In June, 57% of trading days saw fixed income receive more inflows, down from 62% of days in May. Overall, net transfer activity moved away from diversified equities (equity assets excluding company stock) by $13 million (0.01%). For the quarter ending June 30, 62% of trading days favored fixed income funds.
Bond funds received the most inflows in June with $108 million (34%), followed by premixed funds at $68 million (21%), and international funds with $60 million (19%). Most equity-based asset classes had net outflows during the month. Company stock funds led the net outflow activity with $158 million (50%) transferring out, followed by small U.S. equity funds with $98 million (31%) and specialty/sector funds at $25 million (8%).

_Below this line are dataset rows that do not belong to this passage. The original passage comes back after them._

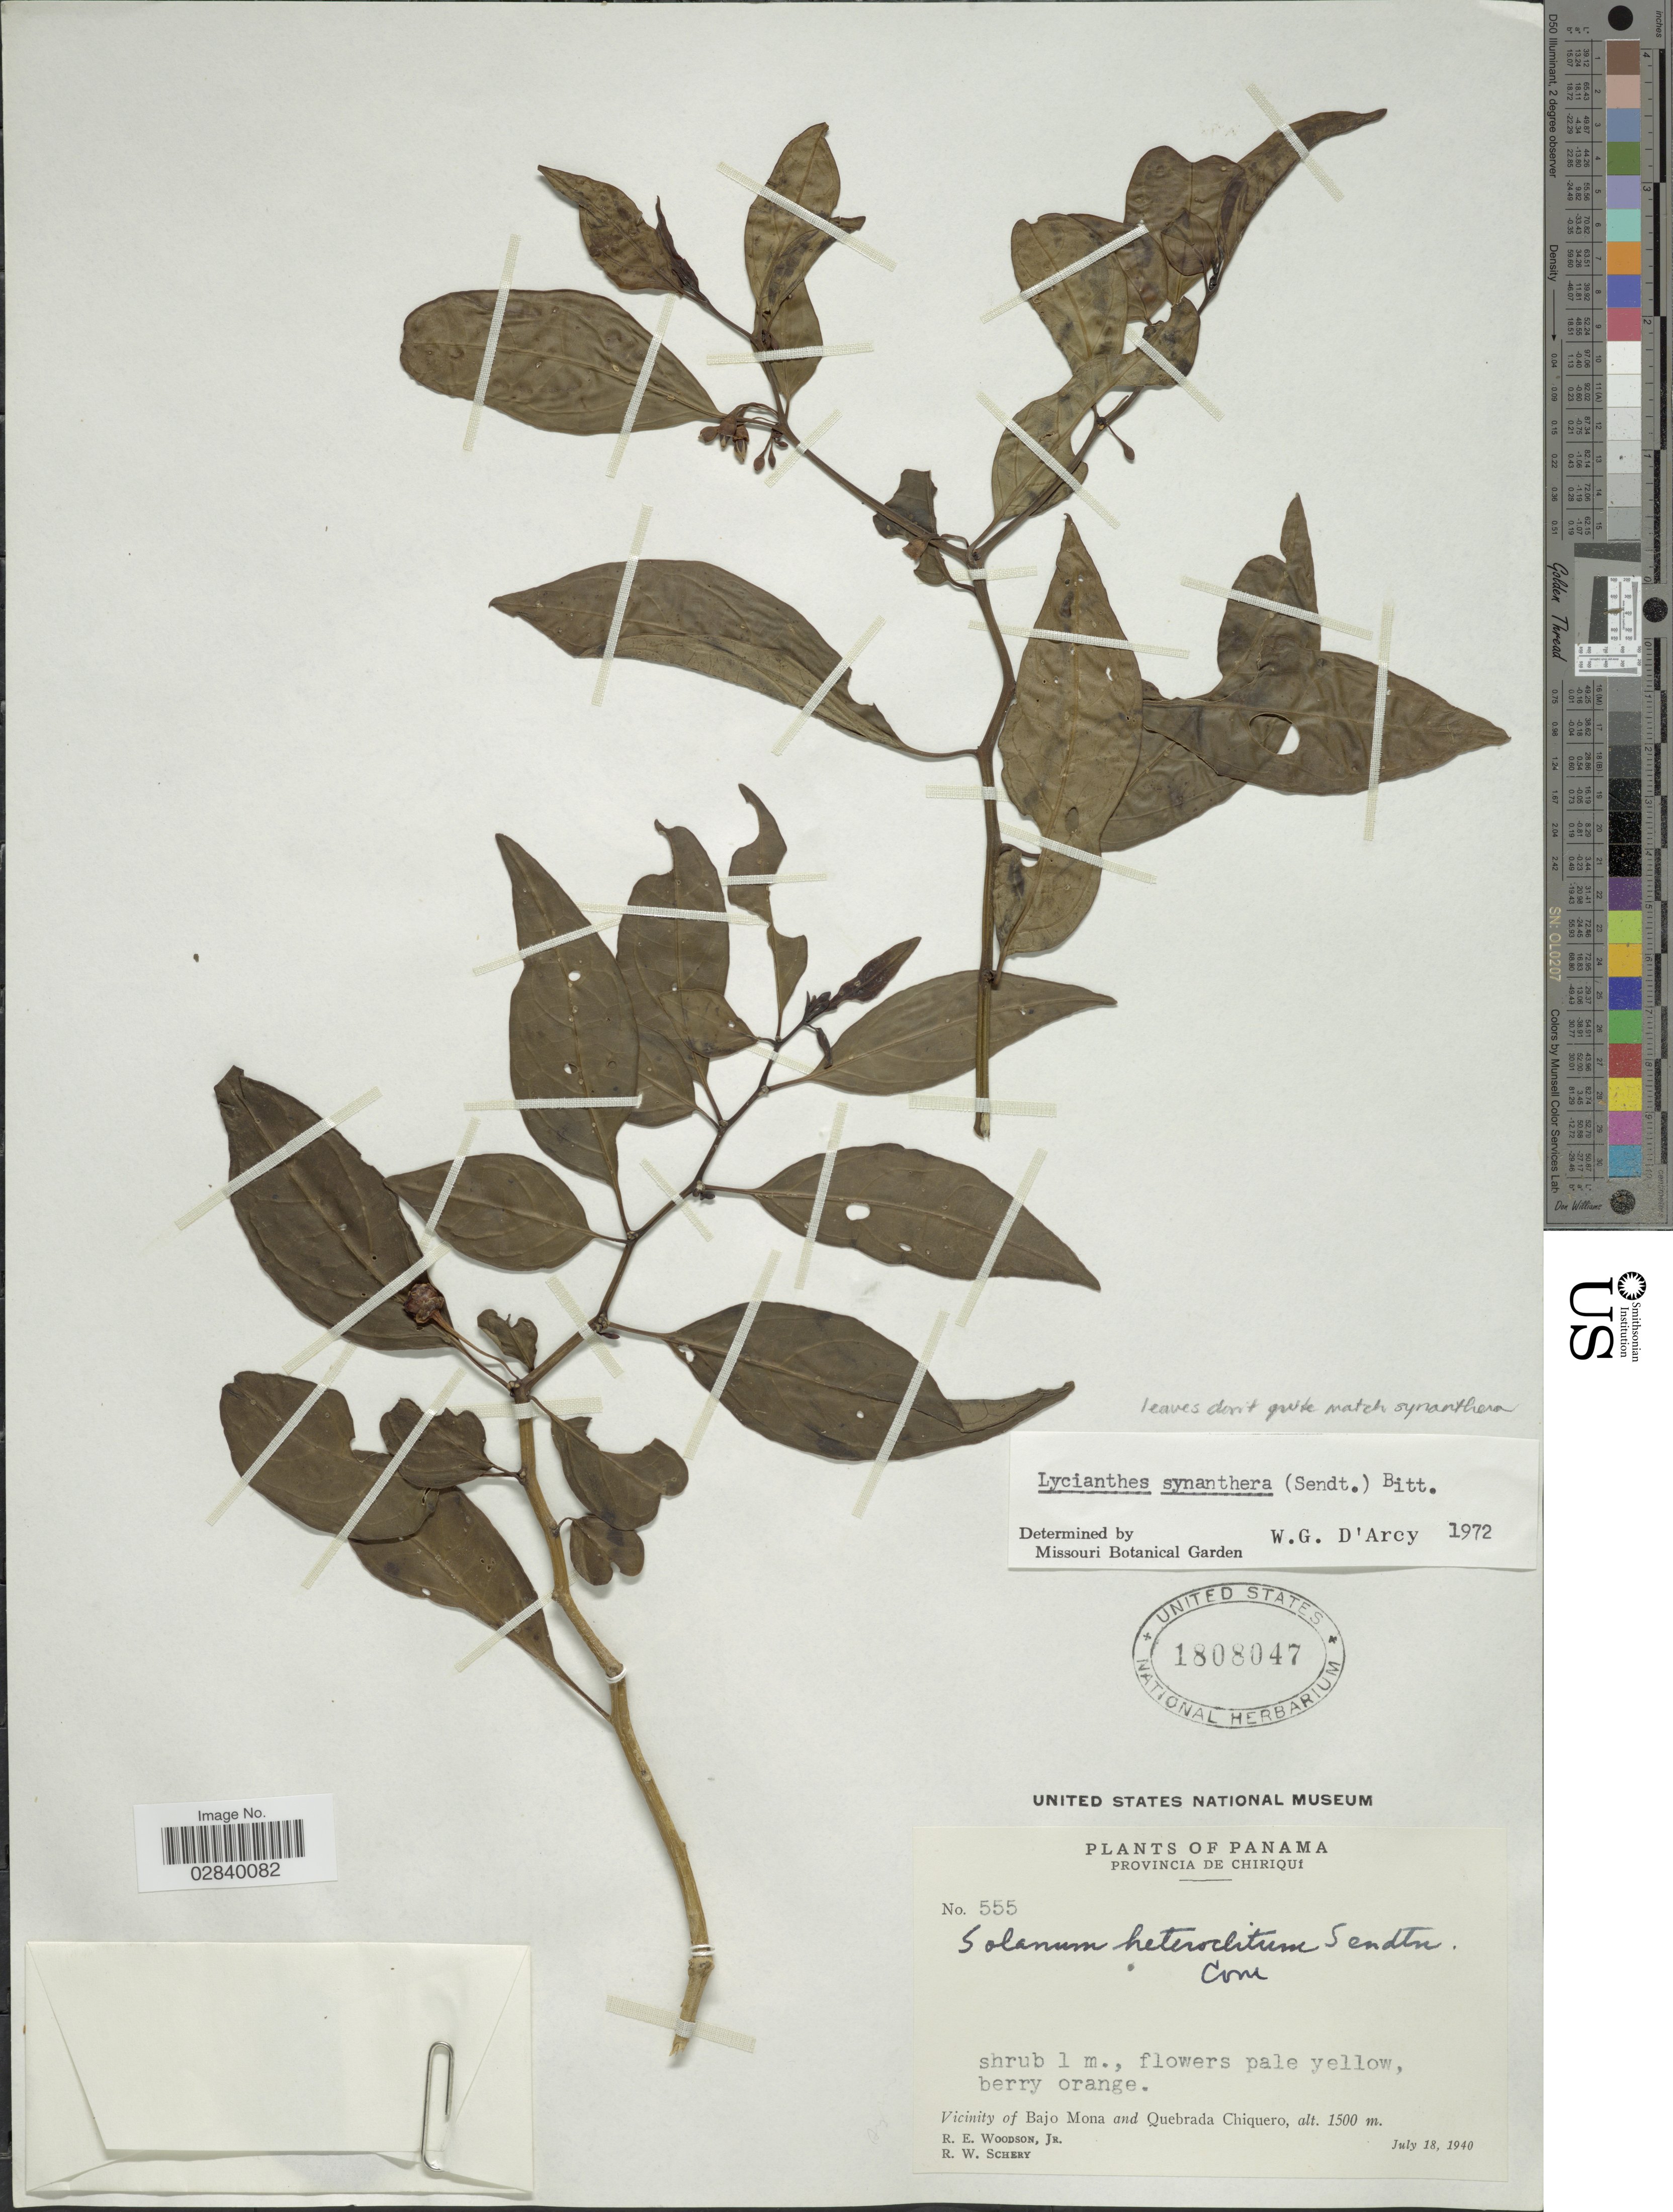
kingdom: Plantae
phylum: Tracheophyta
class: Magnoliopsida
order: Solanales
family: Solanaceae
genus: Lycianthes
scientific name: Lycianthes synanthera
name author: (Sendtn.) Bitter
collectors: R. E. Woodson & R. W. Schery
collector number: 555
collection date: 1940-07-18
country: Panama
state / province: Chiriqui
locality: Vicinity of Bajo Mona and Quebrada Chiquero.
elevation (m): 1500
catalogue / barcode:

June was another positive month for the global equity markets. The emerging equity markets, as measured by the MSCI Emerging Markets Index, led the way with a return of 2.7%. This is the fifth consecutive month that this index has posted a positive gain. Both U.S. equities and non-U.S. equities also posted positive results for the month, as the S&P 500 Index gained 2.1% and the MSCI All Country World ex-U.S. Index gained 1.7%. The fixed income market, as measured by the Barclays U.S. Aggregate Index, returned 0.1% during the month.
After incorporating trading and market activity, participants’ overall allocation to equities at the end of June stood at 65.5%, a marginal increase from 65.4% at the end of May. Future contributions to equities remained unchanged at 66.6%.